EXTRACTED INFORMATION: Begin

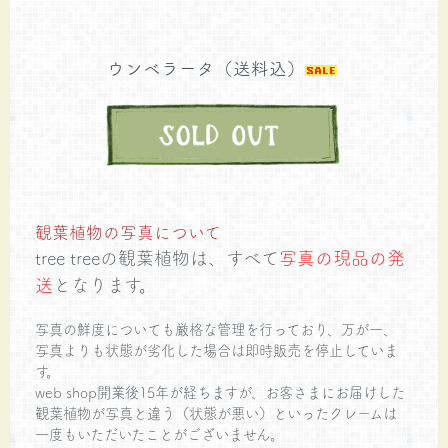
ウンベラータ（送料込）
観葉植物の写真について
tree treeの観葉植物は、すべて
写真の現品の発
送
となります。
写真の鮮度についても厳格な管理を行っており、万が一、
写真よりも状態が劣化した場合は即時販売を停止していま
す。
web shop開業後15年が経ちますが、お客さまにお届けした
観葉植物が写真と違う（状態が悪い）といったクレームは
一度もいただいたことがございません。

EXTRACTED INFORMATION: End

• **YOUR INSTRUCTIONS**:
Each line above is to be copied exactly, and the pictures are to be dropped.

• **RESULT OF THIS TASK**:
ウンベラータ（送料込）
観葉植物の写真について
tree treeの観葉植物は、すべて
写真の現品の発
送
となります。
写真の鮮度についても厳格な管理を行っており、万が一、
写真よりも状態が劣化した場合は即時販売を停止していま
す。
web shop開業後15年が経ちますが、お客さまにお届けした
観葉植物が写真と違う（状態が悪い）といったクレームは
一度もいただいたことがございません。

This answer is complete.